Selon un Arrêt de rejet de la Chambre civile de la Cour de cassation rendu le 08/03/2012, le consommateur ayant acheté un voyage touristique, contraint de prolonger son séjour en raison de suspension du trafic aérien au-dessus de l'Europe, puis d'accepter un vol de retour à destination de Marseille au lieu de Paris, tout en assumant des frais d'hébergement et de location d'un véhicule automobile, peut obtenir de l'agence de voyage le remboursement des frais supplémentaires engagés.

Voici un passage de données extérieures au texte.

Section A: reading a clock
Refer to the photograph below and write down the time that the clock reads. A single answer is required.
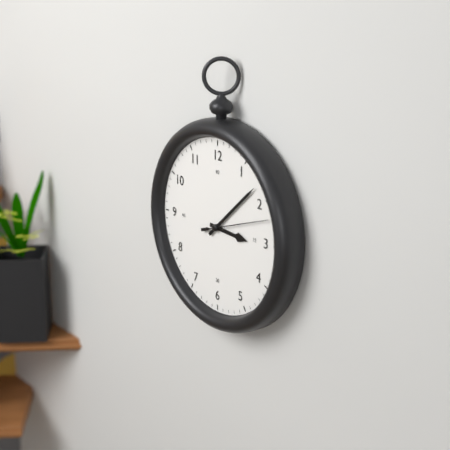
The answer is 3:08:12
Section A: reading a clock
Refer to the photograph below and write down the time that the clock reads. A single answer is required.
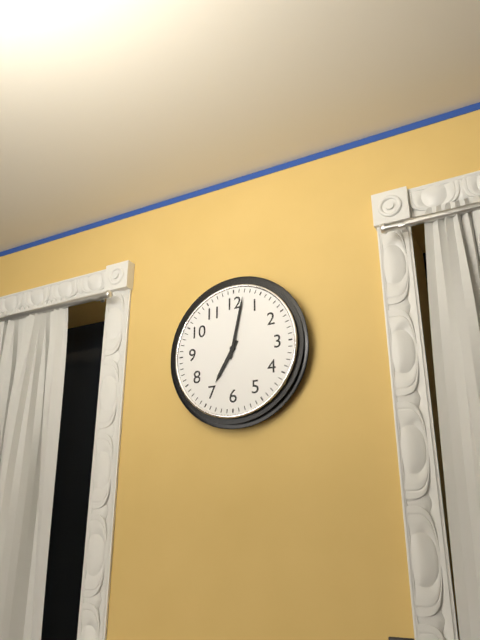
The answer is 7:02
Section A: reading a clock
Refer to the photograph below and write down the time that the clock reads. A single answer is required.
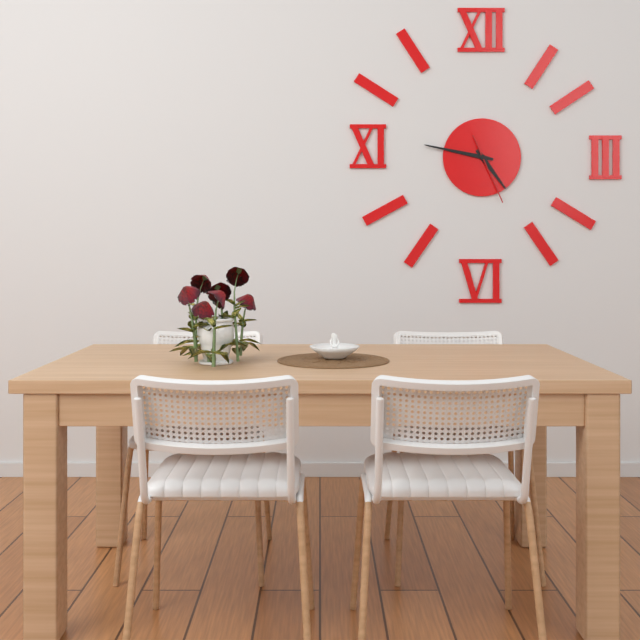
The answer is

Analyse de la décision de jurisprudence

En l'espèce, une famille était partie en vacances à la Réunion après avoir souscrit un forfait touristique comprenant l'organisation d'un séjour sur place et le voyage aller-retour par avion au départ de Paris. En raison de la fermeture de l'espace aérien parisien, suite à une éruption volcanique, la famille a été contrainte de prolonger son séjour sur place, puis à accepter, sur proposition de l'agence, de prendre un vol de retour à destination de Marseille 4 jours plus tard.
Faute de prise en charge par l'agence, la famille a dû assumer des frais supplémentaires d'hébergement ainsi que la location d'une voiture pour rentrer sur Paris; Elle a demandé le remboursement de ces frais à la société de voyage.

La juridiction de proximité a fait droit à la demande du consommateur estimant que l'exonération pour force majeure prévue par l'article L211-16 du Code du tourisme n'était pas applicable, dès lors que "ramener le client à son point de départ était un élément essentiel du forfait touristique et qu'à défaut, le client était fondé à réclamer à l'agence de voyages le remboursement des frais occasionnés par le changement de date et de lieu de retour".

Pour l'agence de voyage, sa responsabilité ne pouvait pas être mise en cause, car l'éruption du volcan islandais Eyjafjöll au printemps 2010, constituait un cas de force majeure.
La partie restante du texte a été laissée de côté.